* TASK DESCRIPTION *
Extract all of the entries and set them down verbatim.

Saved data entries
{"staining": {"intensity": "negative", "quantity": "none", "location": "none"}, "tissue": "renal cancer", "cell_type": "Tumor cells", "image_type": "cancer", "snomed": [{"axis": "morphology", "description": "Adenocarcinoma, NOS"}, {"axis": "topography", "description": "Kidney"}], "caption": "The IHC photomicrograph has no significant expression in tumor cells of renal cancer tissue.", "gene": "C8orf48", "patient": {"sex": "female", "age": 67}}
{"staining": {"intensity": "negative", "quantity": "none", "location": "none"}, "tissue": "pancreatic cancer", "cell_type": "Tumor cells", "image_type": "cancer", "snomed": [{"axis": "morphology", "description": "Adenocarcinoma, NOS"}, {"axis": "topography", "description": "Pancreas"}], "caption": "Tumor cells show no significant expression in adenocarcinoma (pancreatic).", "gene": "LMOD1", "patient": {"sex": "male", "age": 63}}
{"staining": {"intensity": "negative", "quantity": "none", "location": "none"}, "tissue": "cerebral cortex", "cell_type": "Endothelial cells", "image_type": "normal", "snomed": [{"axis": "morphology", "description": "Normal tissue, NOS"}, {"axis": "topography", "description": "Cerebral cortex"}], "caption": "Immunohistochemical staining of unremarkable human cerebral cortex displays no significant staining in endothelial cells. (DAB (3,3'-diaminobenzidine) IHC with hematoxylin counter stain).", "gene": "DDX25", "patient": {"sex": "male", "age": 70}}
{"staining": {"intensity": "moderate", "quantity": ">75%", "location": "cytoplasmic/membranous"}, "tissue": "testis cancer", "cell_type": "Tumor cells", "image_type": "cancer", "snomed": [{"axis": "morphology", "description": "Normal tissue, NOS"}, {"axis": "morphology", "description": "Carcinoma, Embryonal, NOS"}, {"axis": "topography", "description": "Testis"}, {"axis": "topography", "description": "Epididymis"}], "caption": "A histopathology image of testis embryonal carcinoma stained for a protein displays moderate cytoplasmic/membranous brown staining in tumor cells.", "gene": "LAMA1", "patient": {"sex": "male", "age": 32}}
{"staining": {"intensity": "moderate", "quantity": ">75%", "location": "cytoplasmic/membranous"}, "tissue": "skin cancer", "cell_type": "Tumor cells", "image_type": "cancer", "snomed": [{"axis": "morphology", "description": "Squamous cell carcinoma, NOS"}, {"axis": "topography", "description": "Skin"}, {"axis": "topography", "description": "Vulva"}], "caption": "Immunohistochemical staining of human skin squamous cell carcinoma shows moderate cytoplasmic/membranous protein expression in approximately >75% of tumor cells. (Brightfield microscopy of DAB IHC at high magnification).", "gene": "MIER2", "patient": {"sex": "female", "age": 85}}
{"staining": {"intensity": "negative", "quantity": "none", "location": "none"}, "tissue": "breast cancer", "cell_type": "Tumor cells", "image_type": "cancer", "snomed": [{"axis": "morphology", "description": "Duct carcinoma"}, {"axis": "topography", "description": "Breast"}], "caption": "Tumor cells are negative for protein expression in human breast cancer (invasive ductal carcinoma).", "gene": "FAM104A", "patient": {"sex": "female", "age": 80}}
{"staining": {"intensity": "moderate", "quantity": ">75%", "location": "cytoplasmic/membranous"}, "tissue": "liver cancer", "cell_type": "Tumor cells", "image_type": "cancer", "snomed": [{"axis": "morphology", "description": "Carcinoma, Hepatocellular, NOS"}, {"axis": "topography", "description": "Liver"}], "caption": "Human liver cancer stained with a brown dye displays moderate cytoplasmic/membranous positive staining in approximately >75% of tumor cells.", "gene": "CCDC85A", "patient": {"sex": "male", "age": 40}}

* TASK OUTPUT *
{"staining": {"intensity": "negative", "quantity": "none", "location": "none"}, "tissue": "renal cancer", "cell_type": "Tumor cells", "image_type": "cancer", "snomed": [{"axis": "morphology", "description": "Adenocarcinoma, NOS"}, {"axis": "topography", "description": "Kidney"}], "caption": "The IHC photomicrograph has no significant expression in tumor cells of renal cancer tissue.", "gene": "C8orf48", "patient": {"sex": "female", "age": 67}}
{"staining": {"intensity": "negative", "quantity": "none", "location": "none"}, "tissue": "pancreatic cancer", "cell_type": "Tumor cells", "image_type": "cancer", "snomed": [{"axis": "morphology", "description": "Adenocarcinoma, NOS"}, {"axis": "topography", "description": "Pancreas"}], "caption": "Tumor cells show no significant expression in adenocarcinoma (pancreatic).", "gene": "LMOD1", "patient": {"sex": "male", "age": 63}}
{"staining": {"intensity": "negative", "quantity": "none", "location": "none"}, "tissue": "cerebral cortex", "cell_type": "Endothelial cells", "image_type": "normal", "snomed": [{"axis": "morphology", "description": "Normal tissue, NOS"}, {"axis": "topography", "description": "Cerebral cortex"}], "caption": "Immunohistochemical staining of unremarkable human cerebral cortex displays no significant staining in endothelial cells. (DAB (3,3'-diaminobenzidine) IHC with hematoxylin counter stain).", "gene": "DDX25", "patient": {"sex": "male", "age": 70}}
{"staining": {"intensity": "moderate", "quantity": ">75%", "location": "cytoplasmic/membranous"}, "tissue": "testis cancer", "cell_type": "Tumor cells", "image_type": "cancer", "snomed": [{"axis": "morphology", "description": "Normal tissue, NOS"}, {"axis": "morphology", "description": "Carcinoma, Embryonal, NOS"}, {"axis": "topography", "description": "Testis"}, {"axis": "topography", "description": "Epididymis"}], "caption": "A histopathology image of testis embryonal carcinoma stained for a protein displays moderate cytoplasmic/membranous brown staining in tumor cells.", "gene": "LAMA1", "patient": {"sex": "male", "age": 32}}
{"staining": {"intensity": "moderate", "quantity": ">75%", "location": "cytoplasmic/membranous"}, "tissue": "skin cancer", "cell_type": "Tumor cells", "image_type": "cancer", "snomed": [{"axis": "morphology", "description": "Squamous cell carcinoma, NOS"}, {"axis": "topography", "description": "Skin"}, {"axis": "topography", "description": "Vulva"}], "caption": "Immunohistochemical staining of human skin squamous cell carcinoma shows moderate cytoplasmic/membranous protein expression in approximately >75% of tumor cells. (Brightfield microscopy of DAB IHC at high magnification).", "gene": "MIER2", "patient": {"sex": "female", "age": 85}}
{"staining": {"intensity": "negative", "quantity": "none", "location": "none"}, "tissue": "breast cancer", "cell_type": "Tumor cells", "image_type": "cancer", "snomed": [{"axis": "morphology", "description": "Duct carcinoma"}, {"axis": "topography", "description": "Breast"}], "caption": "Tumor cells are negative for protein expression in human breast cancer (invasive ductal carcinoma).", "gene": "FAM104A", "patient": {"sex": "female", "age": 80}}
{"staining": {"intensity": "moderate", "quantity": ">75%", "location": "cytoplasmic/membranous"}, "tissue": "liver cancer", "cell_type": "Tumor cells", "image_type": "cancer", "snomed": [{"axis": "morphology", "description": "Carcinoma, Hepatocellular, NOS"}, {"axis": "topography", "description": "Liver"}], "caption": "Human liver cancer stained with a brown dye displays moderate cytoplasmic/membranous positive staining in approximately >75% of tumor cells.", "gene": "CCDC85A", "patient": {"sex": "male", "age": 40}}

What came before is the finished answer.